Now add gram flour and yogurt and mix well. Keep aside for 30 minutes.
Heat the grill plan to high and grill the chicken chunks to 3 mins per side. (Do not flip over and over, just 2 flips are fine)
Keep aside until needed.
Heat oil and sweat the onions. Add ginger garlic paste, green chillies and all the whole spices along with cashews. Saute for around 2 minutes and add tomatoes and tomato paste. Cook on medium heat with the lid on until the tomatoes are mushy. Add water if needed.
Turn off the heat and let the mixture cool for a bit. Take out the bay leaf and cinnamon. Now add 1 cup warm water and blend it to puree.
Pass it through the sieve to get the silky smooth curry and discard the residue.

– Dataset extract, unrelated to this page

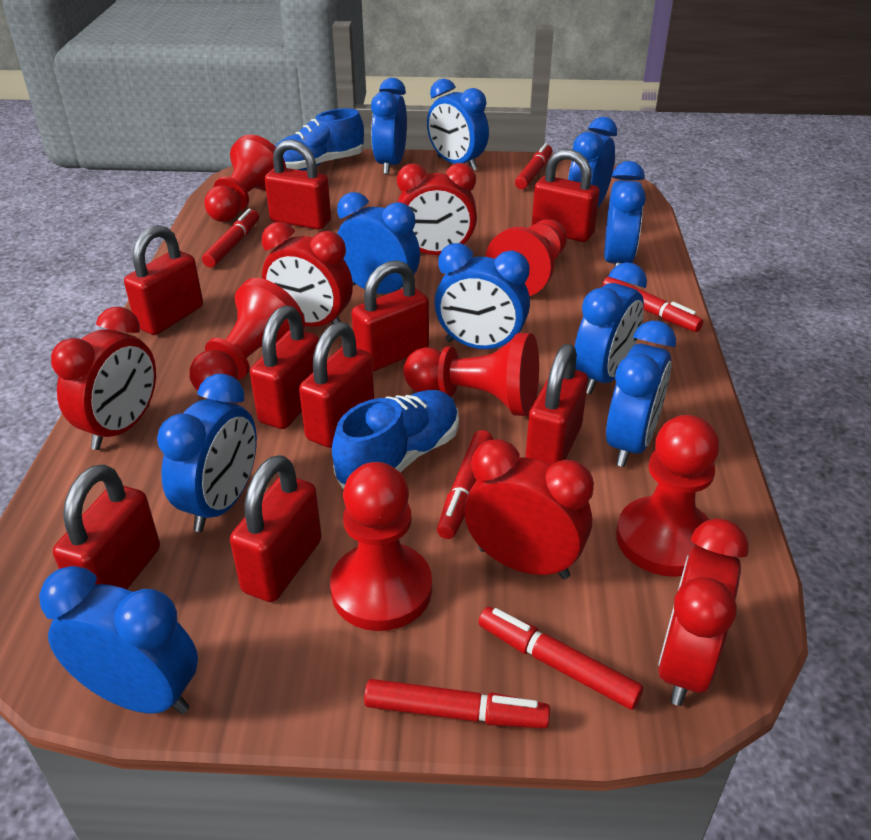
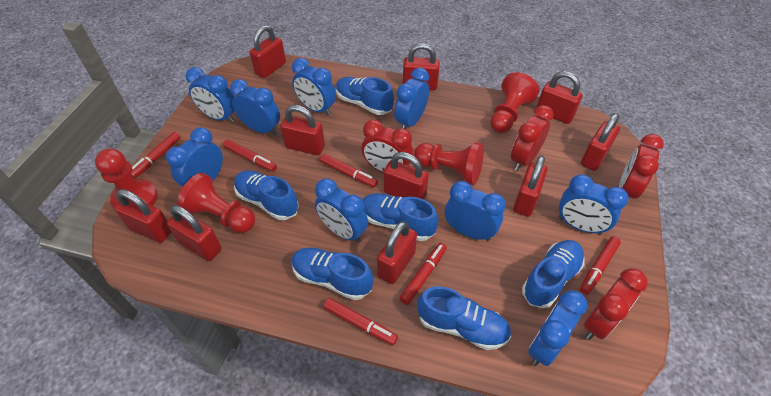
blue clock: 10 -> 9
blue shoe: 2 -> 6
red clock: 5 -> 4
red padlock: 9 -> 10
red pawn: 6 -> 4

Heat the same pan and melt 2 knobs of butter. When the butter is melted and hot add the curry. Let it simmer for 2 minutes, then add fenugreek leaves by crushing between your palms to get the extra flavour and fragrance and add cream. Stir and add the grilled chicken and let it cook in the curry for 1 minute.
Take it out in the serving bowl, let it cool for 2 minutes and then garnish with cream and coriander.